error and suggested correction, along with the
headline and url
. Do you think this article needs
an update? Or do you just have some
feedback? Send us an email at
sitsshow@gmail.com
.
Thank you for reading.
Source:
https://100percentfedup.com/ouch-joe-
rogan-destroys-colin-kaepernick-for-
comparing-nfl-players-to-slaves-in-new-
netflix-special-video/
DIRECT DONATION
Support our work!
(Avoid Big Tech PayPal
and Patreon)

------------------------------------------------------------

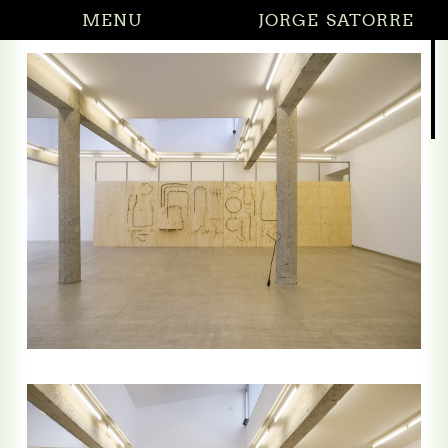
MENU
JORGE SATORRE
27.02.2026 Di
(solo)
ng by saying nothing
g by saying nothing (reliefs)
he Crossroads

------------------------------------------------------------

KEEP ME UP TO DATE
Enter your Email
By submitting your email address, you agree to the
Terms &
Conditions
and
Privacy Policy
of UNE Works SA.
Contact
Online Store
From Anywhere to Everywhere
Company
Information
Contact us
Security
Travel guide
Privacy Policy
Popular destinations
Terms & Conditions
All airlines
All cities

------------------------------------------------------------

__TASK INSTRUCTIONS__: Copy out the listing text from the line with "error and suggested" to the line with "and Patreon)", keeping every line as it appears.

__SOLUTION__:
error and suggested correction, along with the
headline and url
. Do you think this article needs
an update? Or do you just have some
feedback? Send us an email at
sitsshow@gmail.com
.
Thank you for reading.
Source:
https://100percentfedup.com/ouch-joe-
rogan-destroys-colin-kaepernick-for-
comparing-nfl-players-to-slaves-in-new-
netflix-special-video/
DIRECT DONATION
Support our work!
(Avoid Big Tech PayPal
and Patreon)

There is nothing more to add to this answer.